**GIVEN RECORDS**
%%
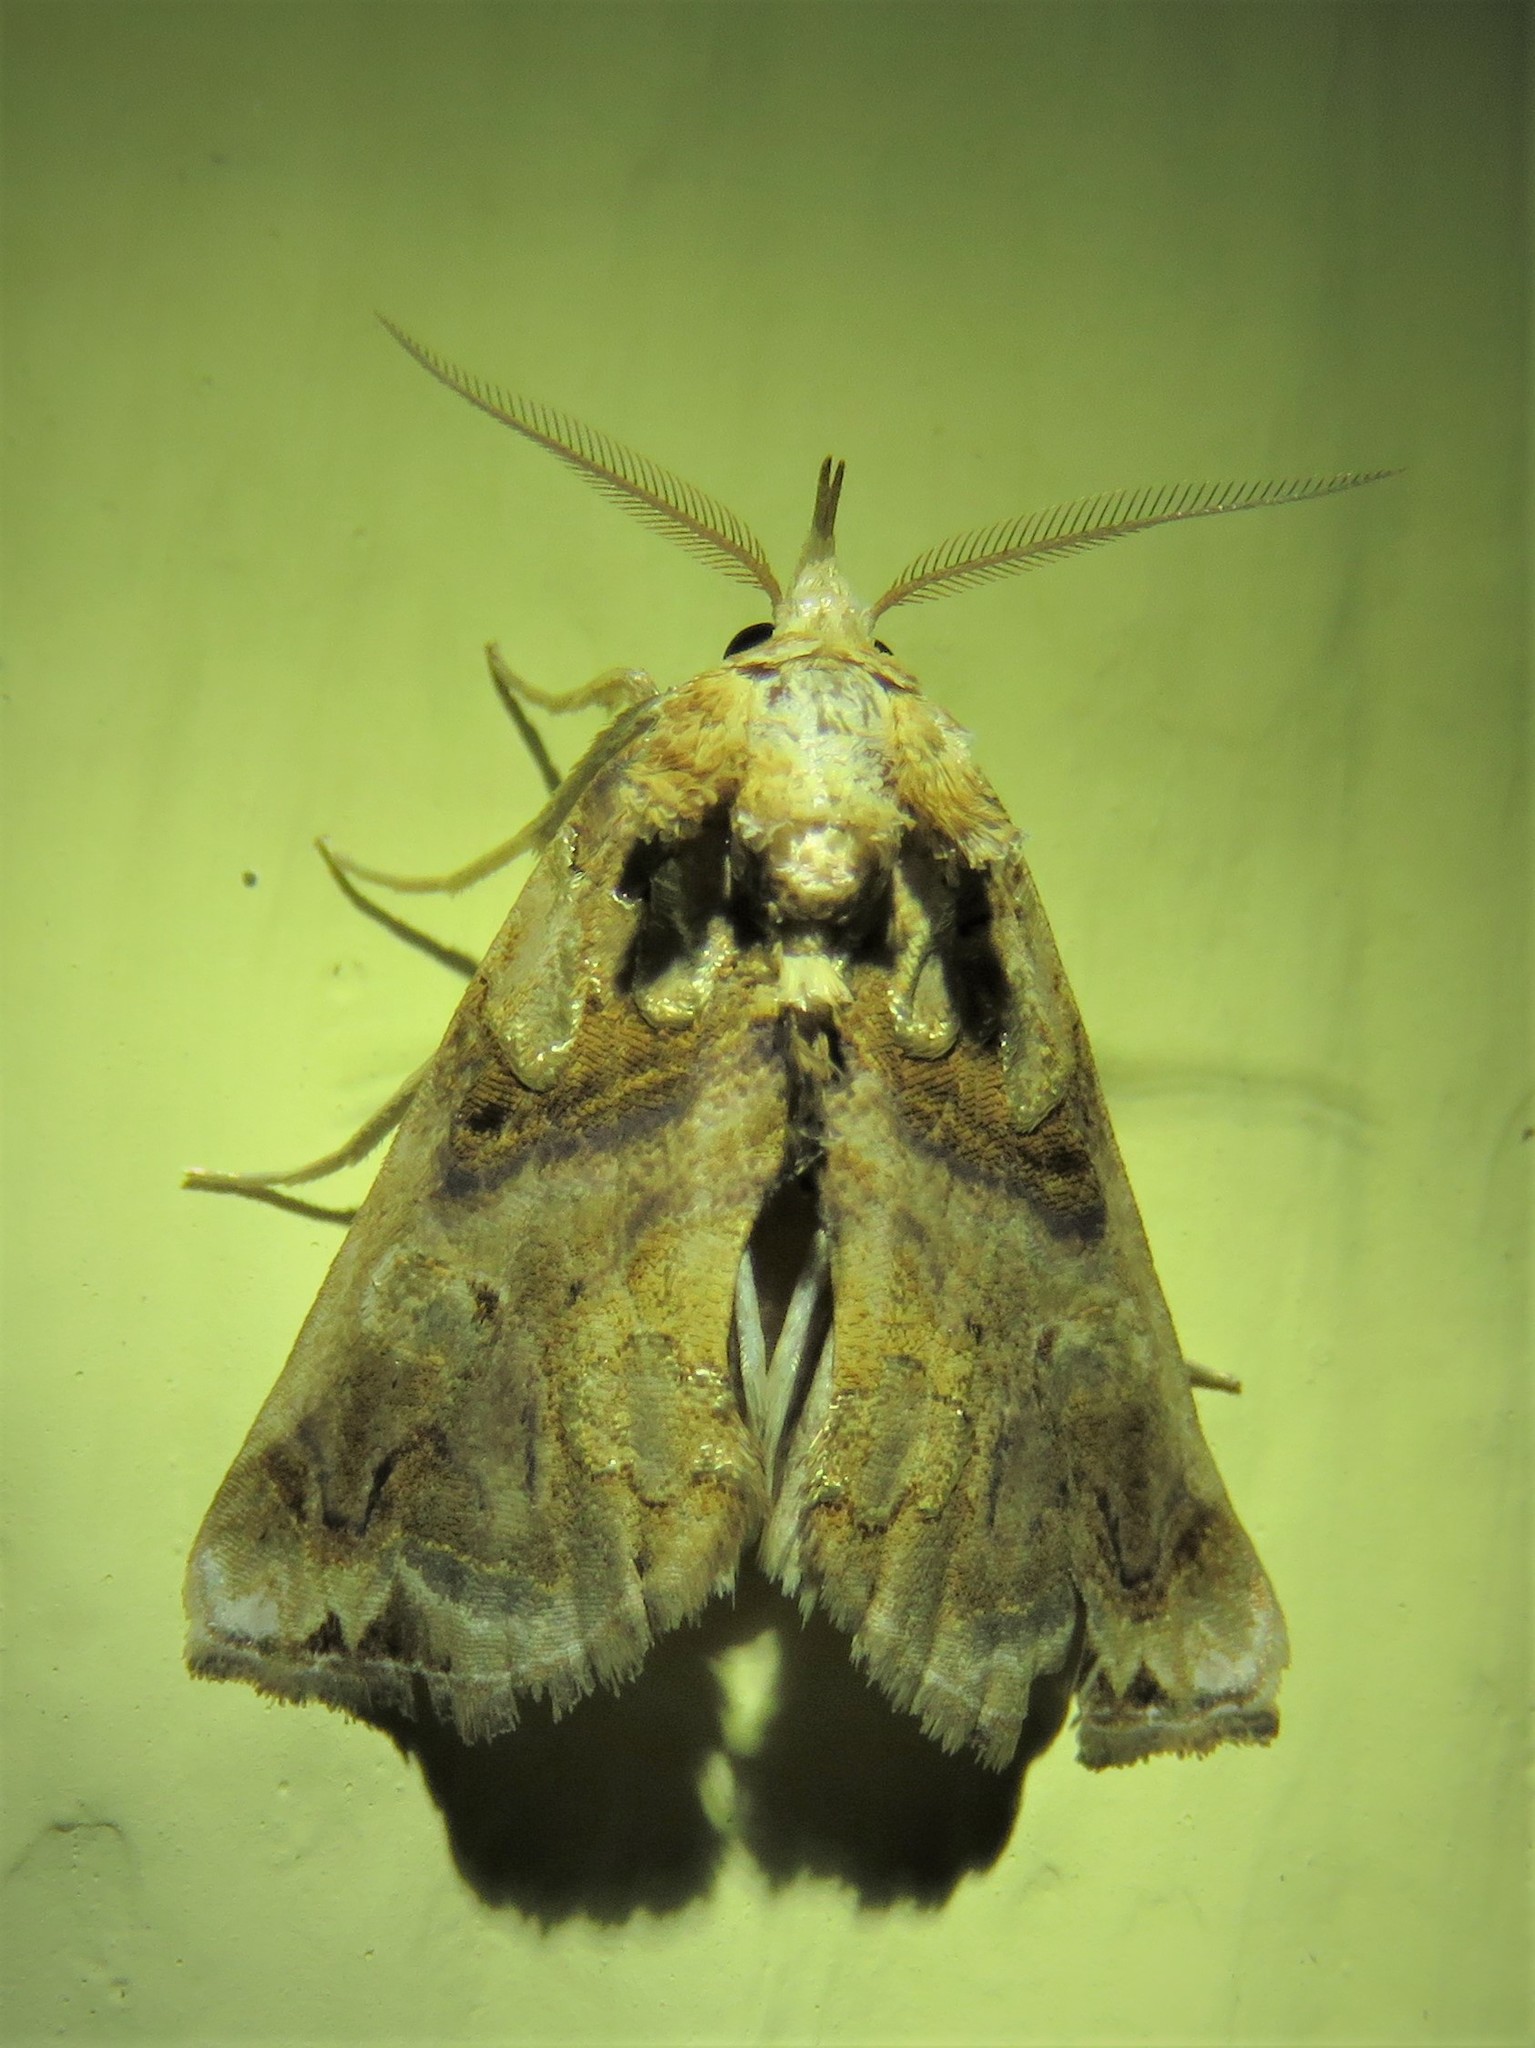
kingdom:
%%
%%
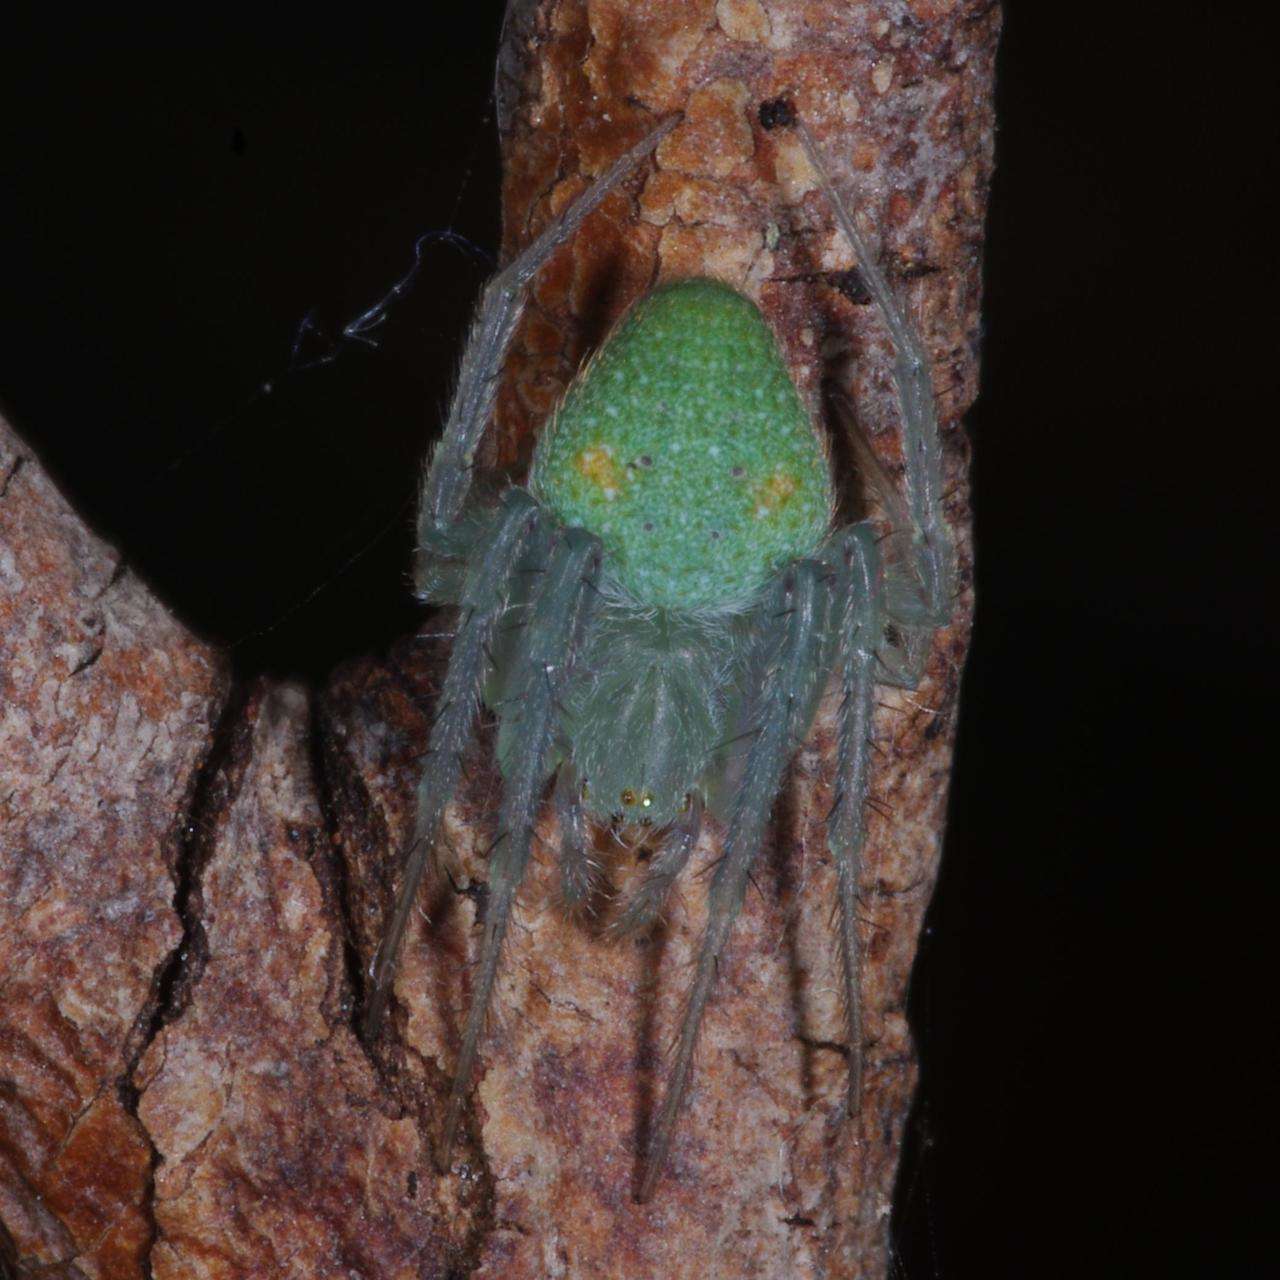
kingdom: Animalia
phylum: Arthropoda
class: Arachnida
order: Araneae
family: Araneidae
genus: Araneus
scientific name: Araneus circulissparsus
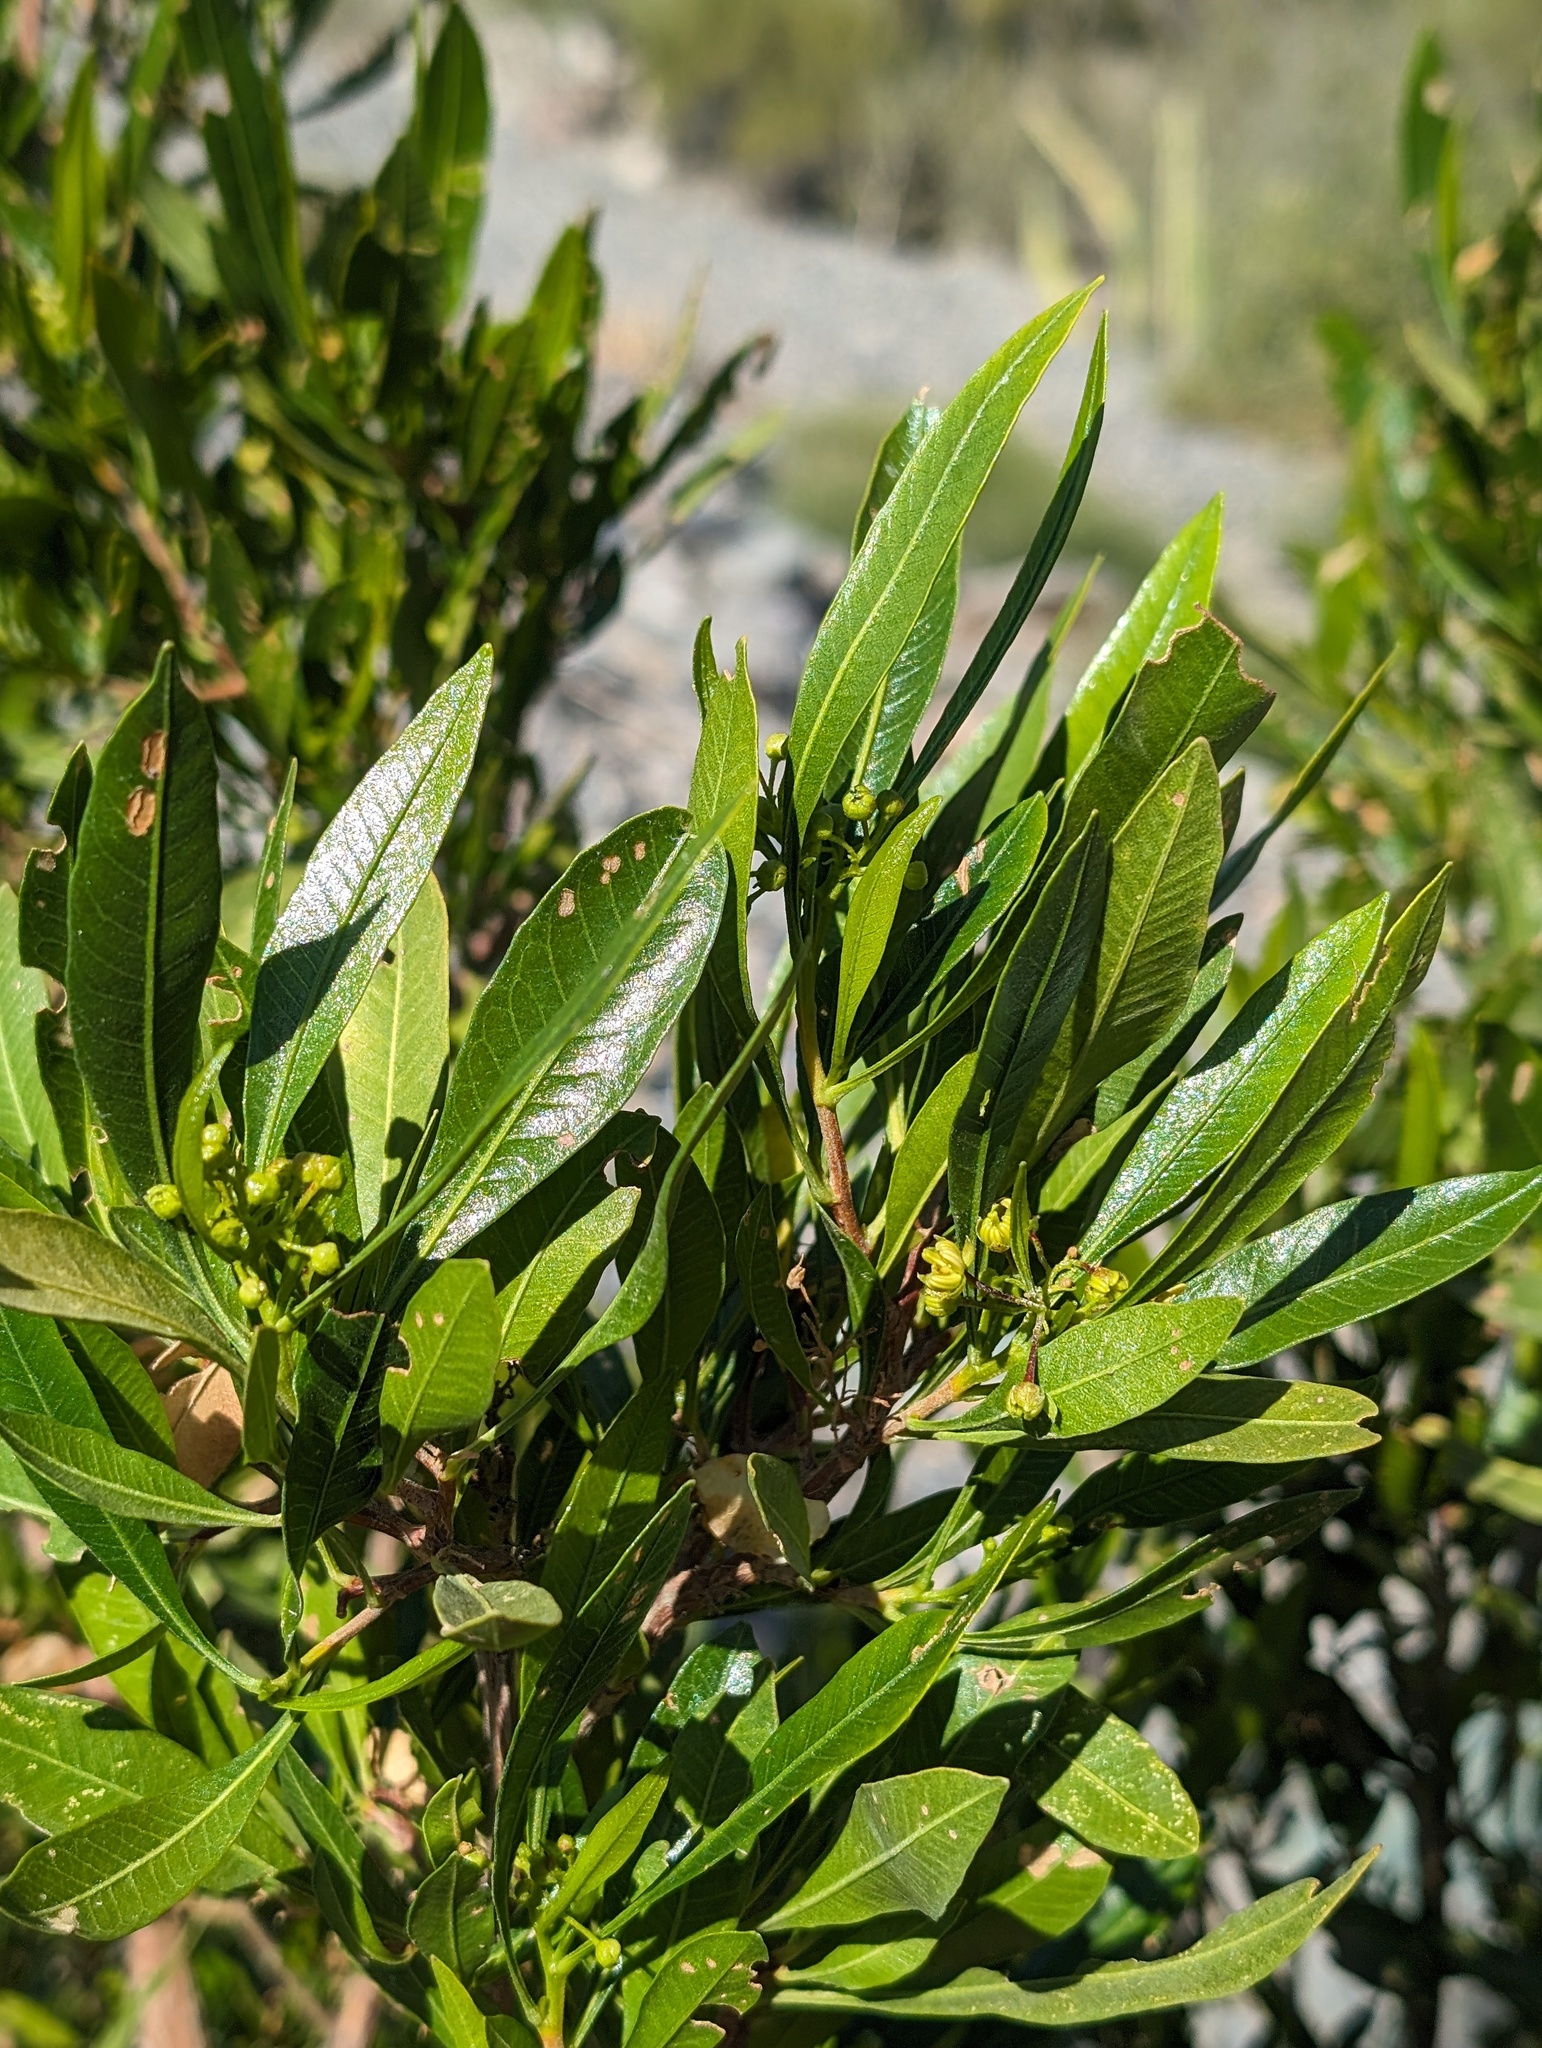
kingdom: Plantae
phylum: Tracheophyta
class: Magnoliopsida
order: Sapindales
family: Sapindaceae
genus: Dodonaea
%%
**TO DO**
Write out the entries starting at the line containing "class: Arachnida" and ending at the line containing "genus: Dodonaea", both included, as they appear. Leave the pictures out.

**TASK ANSWER**
class: Arachnida
order: Araneae
family: Araneidae
genus: Araneus
scientific name: Araneus circulissparsus
kingdom: Plantae
phylum: Tracheophyta
class: Magnoliopsida
order: Sapindales
family: Sapindaceae
genus: Dodonaea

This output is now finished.